The problem.
The answer is the full set of records, given again exactly and without images.

Extracted page text data
+---+

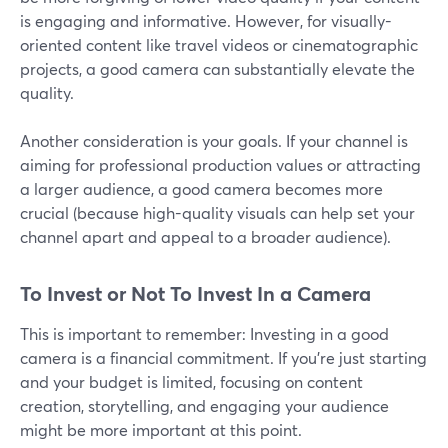
is engaging and informative. However, for visually-
oriented content like travel videos or cinematographic
projects, a good camera can substantially elevate the
quality.
Another consideration is your goals. If your channel is
aiming for professional production values or attracting
a larger audience, a good camera becomes more
crucial (because high-quality visuals can help set your
channel apart and appeal to a broader audience).
To Invest or Not To Invest In a Camera
This is important to remember: Investing in a good
camera is a financial commitment. If you're just starting
and your budget is limited, focusing on content
creation, storytelling, and engaging your audience
might be more important at this point.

+---+

Written reply.
is engaging and informative. However, for visually-
oriented content like travel videos or cinematographic
projects, a good camera can substantially elevate the
quality.
Another consideration is your goals. If your channel is
aiming for professional production values or attracting
a larger audience, a good camera becomes more
crucial (because high-quality visuals can help set your
channel apart and appeal to a broader audience).
To Invest or Not To Invest In a Camera
This is important to remember: Investing in a good
camera is a financial commitment. If you're just starting
and your budget is limited, focusing on content
creation, storytelling, and engaging your audience
might be more important at this point.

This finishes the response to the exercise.